I'm amazed that I have never asked this question myself. The most likely explanation is that you speed up a little when you lean over to turn (assuming you're not using the brakes).

Especially at low speed, I have often felt like leaning over to do a tight turn seems to cause the bike to speed up, but it never occurred to me that this was a real effect. It would be a good intro physics experiment to try to measure this using a speedometer attached to the wheel and some way of measuring the angle of lean.

Except at low speed, the effect would likely be small because the change in potential energy is not large compared to the kinetic energy of a bike.

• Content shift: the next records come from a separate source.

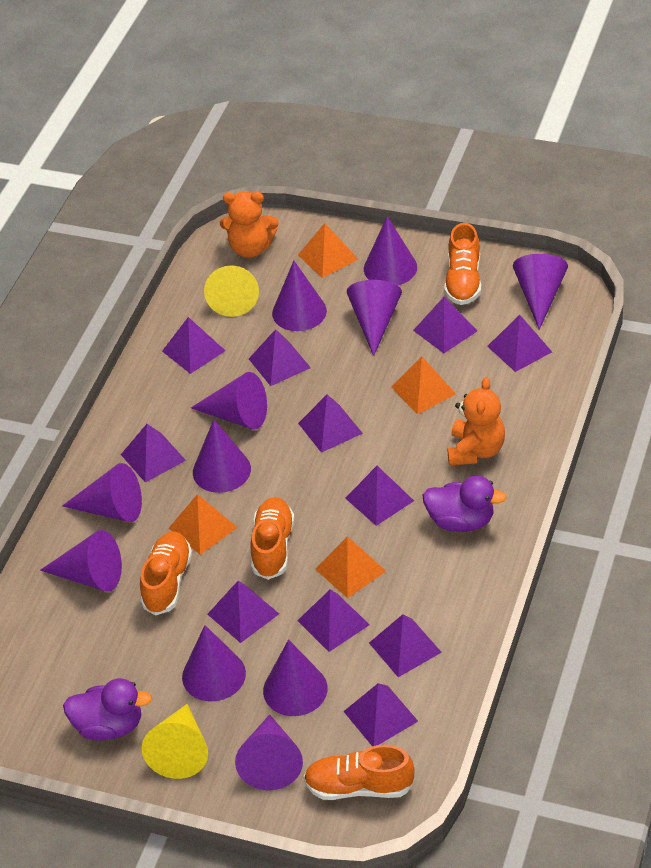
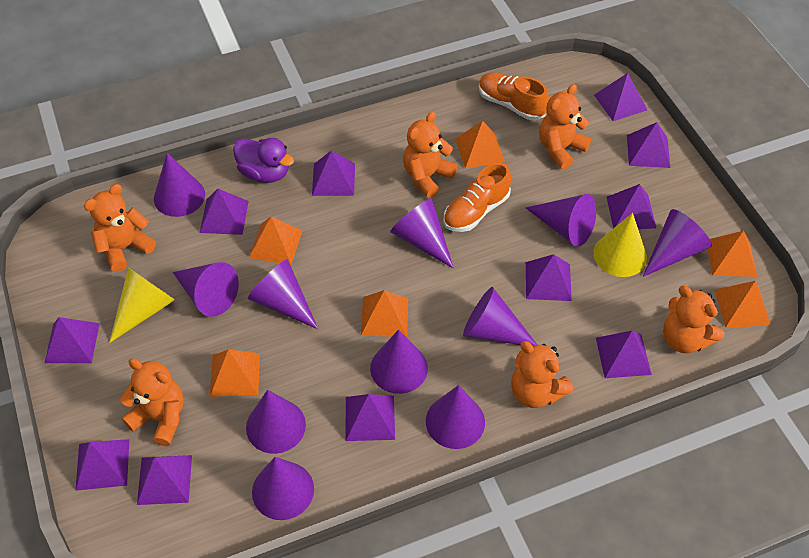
orange pyramid: 4 -> 6
orange shoe: 4 -> 2
orange teddy bear: 2 -> 6
purple duck: 2 -> 1

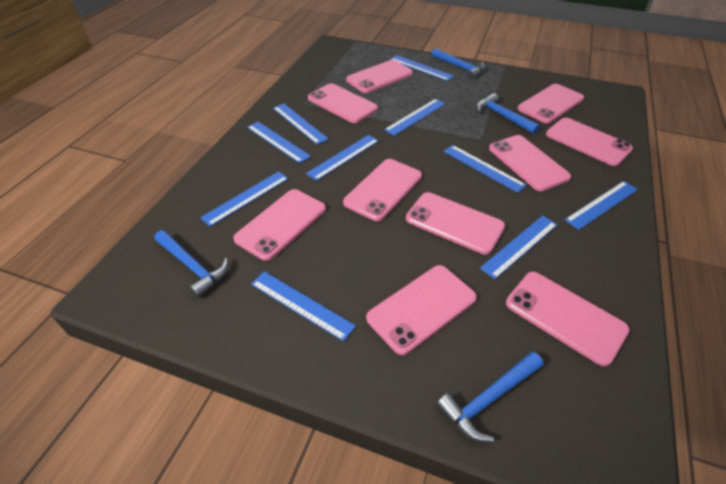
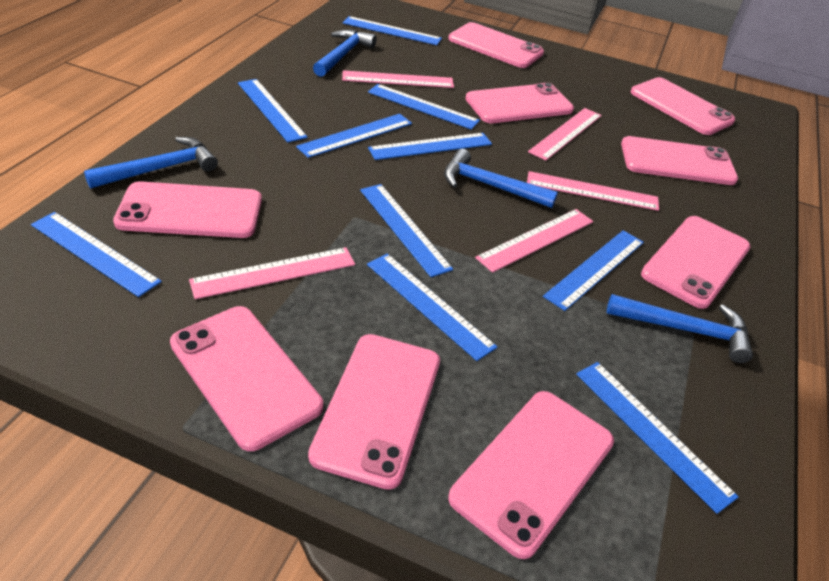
pink phone: 10 -> 9
pink ruler: 0 -> 5

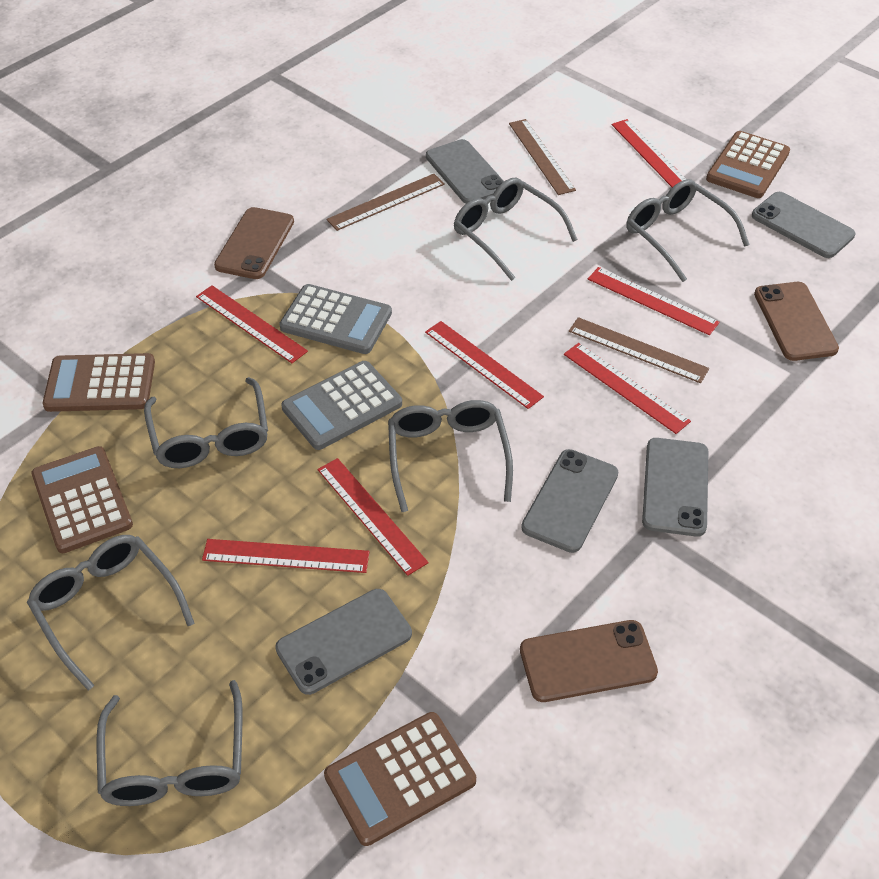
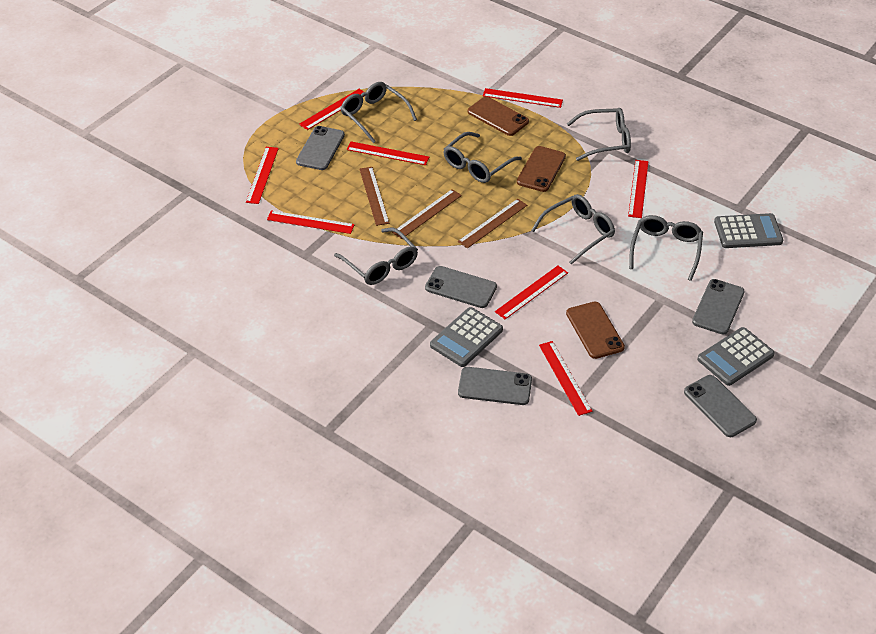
brown calculator: 4 -> 0
grey calculator: 2 -> 3
red ruler: 7 -> 8

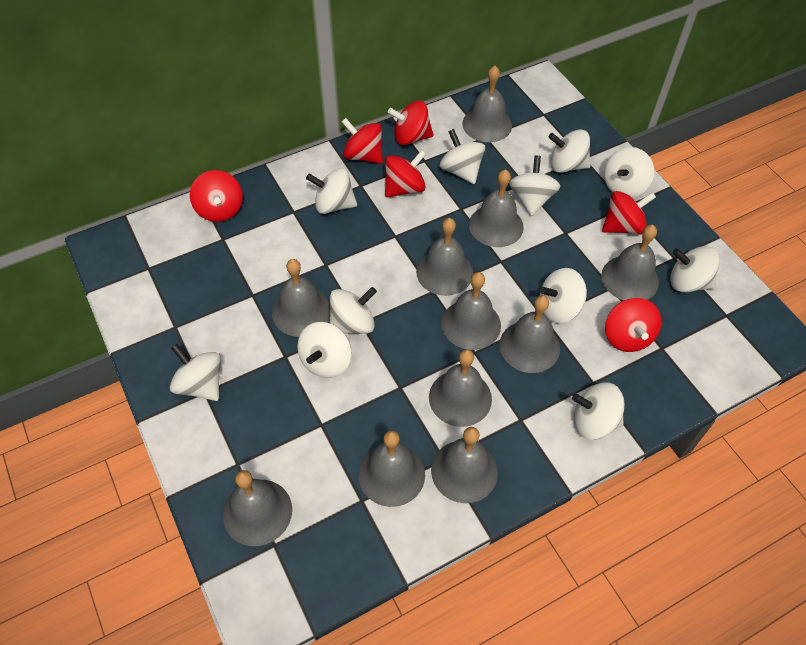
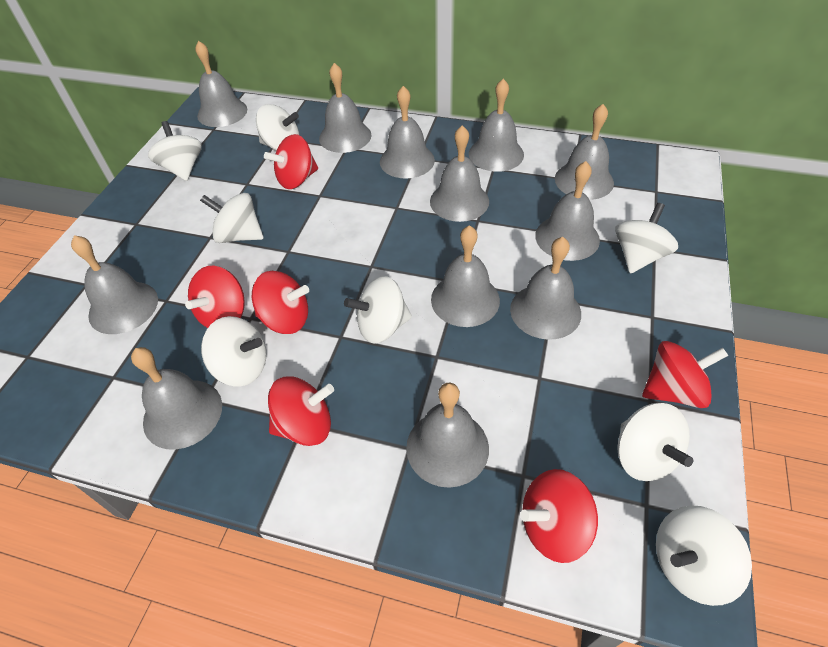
grey bell: 11 -> 12
white spinning top: 11 -> 8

Judging from the last line of your confusion, I think you have a slight confusion about the nature of energy. Energy is a scalar quantity and not a vector quantity. The total energy has to be conserved, but not in the directions.

A simple demonstration is a block sliding down an inclined plane. The potential energy decreases in the direction of the field (i.e. straight downwards) but the kinetic energy increases in a direction inclined to the field. Still, kinetic energy and potential energies are conserved.

All that really matters is that the sum of $$E_\mathrm k$$ and $$E_\mathrm p$$ should be conserved at the end of the day (or second, or minute). Now if the velocity of the bicycle increases, it will compensate for the decrease in height of the centre of mass. But as @taciteloquence noted, this decrease is probably very less.

For safe turn,

$$\theta=\tan^{-1}\left(\frac{v^2}{Rg}\right)$$ change in height $$\Delta h=h\left(1-\cos\left(\tan^{-1}\left(\frac{v^2}{Rg}\right)\right)\right)$$ change in potential energy $$mg\,\Delta h=mgh\left(1-\cos\left(\tan^{-1}\left(\frac{v^2}{Rg}\right)\right)\right)$$

For realistic values of $$v=5.6\ \mathrm{m\ s^{-1}}$$, $$R=4\ \mathrm m$$ and $$h=1\ \mathrm m$$, you will get at most, an increment of $$0.43\ \mathrm{m\ s^{-1}}$$ which is probably unnoticed. This is further reduced if friction is present to help you.